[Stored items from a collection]
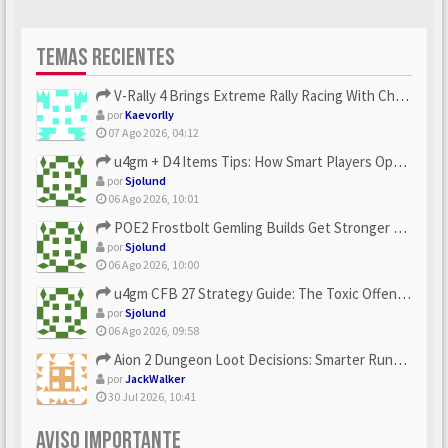
TEMAS RECIENTES
V-Rally 4 Brings Extreme Rally Racing With Challenging Track...
por
Kaevorlly
07 Ago 2026, 04:12
u4gm + D4 Items Tips: How Smart Players Optimize Gear, Build...
por
Sjolund
06 Ago 2026, 10:01
POE2 Frostbolt Gemling Builds Get Stronger With u4gm’s Ice C...
por
Sjolund
06 Ago 2026, 10:00
u4gm CFB 27 Strategy Guide: The Toxic Offensive Scheme Your ...
por
Sjolund
06 Ago 2026, 09:58
Aion 2 Dungeon Loot Decisions: Smarter Runs With U4N
por
JackWalker
30 Jul 2026, 10:41
AVISO IMPORTANTE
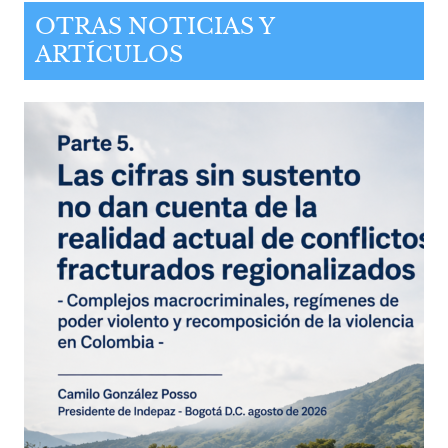
OTRAS NOTICIAS Y
ARTÍCULOS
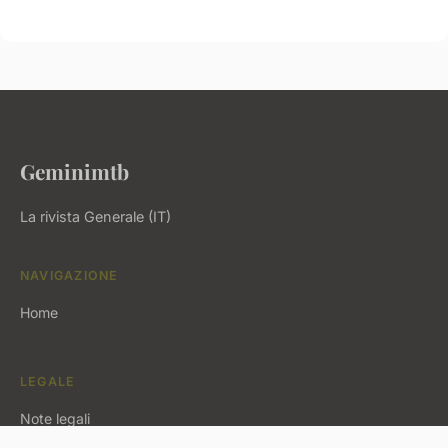
Geminimtb
La rivista Generale (IT)
NAVIGAZIONE
Home
LEGALE
Note legali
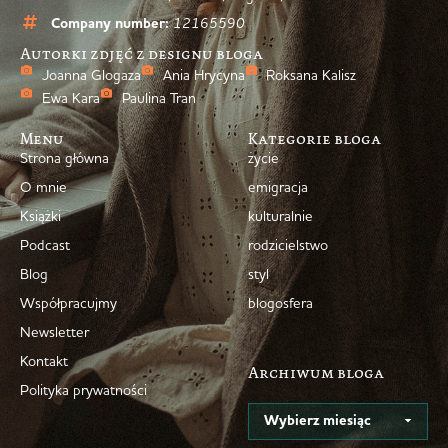
Company number:
12165590
Autorki zdjęć z designu bloga
Joanna Glogaza
Ania Hrycyna
Roksana Kalisz
Ewa Kara
Paulina Tran
Menu
Kategorie bloga
Strona główna
życie
O mnie
emigracja
Książki
kulturalnie
Podcast
rodzicielstwo
Blog
styl
Współpracujmy
blogosfera
Newsletter
Kontakt
Archiwum bloga
Polityka prywatności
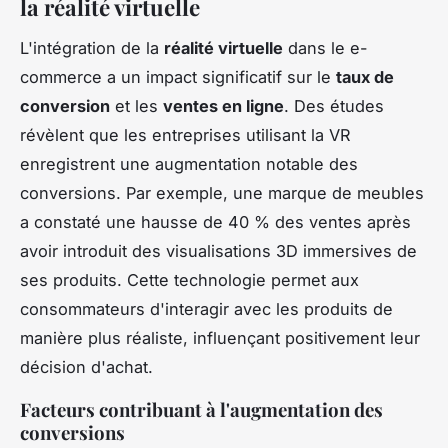
la réalité virtuelle
L'intégration de la
réalité virtuelle
dans le e-
commerce a un impact significatif sur le
taux de
conversion
et les
ventes en ligne
. Des études
révèlent que les entreprises utilisant la VR
enregistrent une augmentation notable des
conversions. Par exemple, une marque de meubles
a constaté une hausse de 40 % des ventes après
avoir introduit des visualisations 3D immersives de
ses produits. Cette technologie permet aux
consommateurs d'interagir avec les produits de
manière plus réaliste, influençant positivement leur
décision d'achat.
Facteurs contribuant à l'augmentation des
conversions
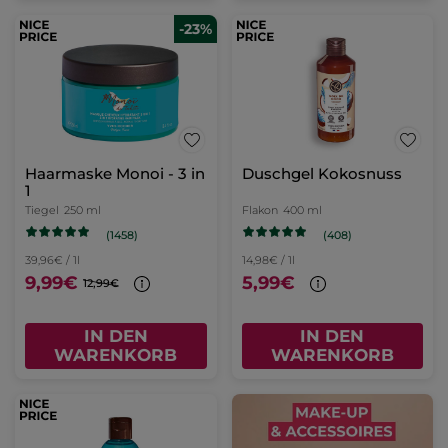
-23%
Haarmaske Monoi - 3 in
Duschgel Kokosnuss
1
Tiegel
250 ml
Flakon
400 ml
(1458)
(408)
39,96€ / 1l
14,98€ / 1l
9,99€
5,99€
12,99€
IN DEN
IN DEN
WARENKORB
WARENKORB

Problem
Filter the entries above and copy out in full every line that contains the string "With". Case counts.

Response area
V-Rally 4 Brings Extreme Rally Racing With Challenging Track...
POE2 Frostbolt Gemling Builds Get Stronger With u4gm’s Ice C...
Aion 2 Dungeon Loot Decisions: Smarter Runs With U4N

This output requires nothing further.